#### TEXTAUSZUG

Trotz gesetzlichen Anspruchs gibt es längst noch nicht für jedes Kind einen Kita-Platz. Grüne und CDU fordern daher mehr Plätze. Die Grünen kündigen an, sich bei den Kommunen für längere Öffnungszeiten einzusetzen. Die SPD fordert, die Kita-Gebühren abzuschaffen – wie auch die Linke und die AfD. Die FDP lehnt das ab, geht es nach ihr, solle Geld in die Qualität und zusätzliche Ausbildungsplätze fließen. Die Grünen halten kostenlose Kitas für nicht finanzierbar. Sie wollen mit den KitaTrägern sozial gestaffelte Gebühren im ganzen Land vereinbaren.

########

AUFGABE: Gib aus dem Textauszug über Kita-Plätze alles von „Trotz gesetzlichen Anspruchs“ bis hinunter zu „ganzen Land vereinbaren.“ unverändert aus. Die Zeilen sind hierfür ohne Belang.

#### GEGEBENE ZEILEN

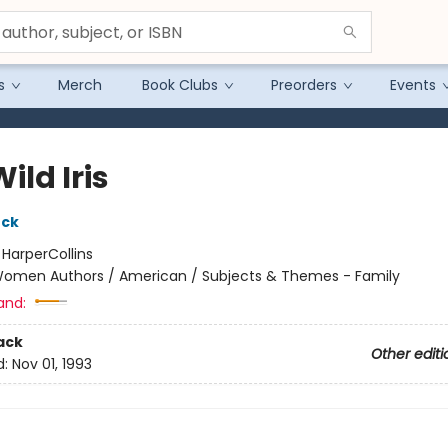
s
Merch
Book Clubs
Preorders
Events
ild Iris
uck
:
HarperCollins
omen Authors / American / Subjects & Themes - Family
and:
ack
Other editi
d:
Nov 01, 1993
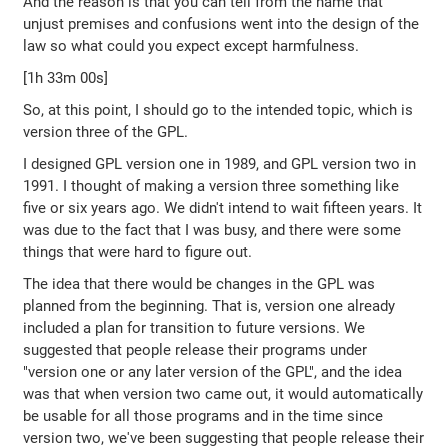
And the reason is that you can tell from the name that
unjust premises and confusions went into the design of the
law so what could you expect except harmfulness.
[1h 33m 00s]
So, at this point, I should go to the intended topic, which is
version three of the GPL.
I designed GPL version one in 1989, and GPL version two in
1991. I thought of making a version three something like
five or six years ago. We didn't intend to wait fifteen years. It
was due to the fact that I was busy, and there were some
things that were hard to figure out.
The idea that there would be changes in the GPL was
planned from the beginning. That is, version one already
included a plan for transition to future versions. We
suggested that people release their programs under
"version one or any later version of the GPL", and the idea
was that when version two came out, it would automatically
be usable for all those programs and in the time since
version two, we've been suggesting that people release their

########

LÖSUNG:
Trotz gesetzlichen Anspruchs gibt es längst noch nicht für jedes Kind einen Kita-Platz. Grüne und CDU fordern daher mehr Plätze. Die Grünen kündigen an, sich bei den Kommunen für längere Öffnungszeiten einzusetzen. Die SPD fordert, die Kita-Gebühren abzuschaffen – wie auch die Linke und die AfD. Die FDP lehnt das ab, geht es nach ihr, solle Geld in die Qualität und zusätzliche Ausbildungsplätze fließen. Die Grünen halten kostenlose Kitas für nicht finanzierbar. Sie wollen mit den KitaTrägern sozial gestaffelte Gebühren im ganzen Land vereinbaren.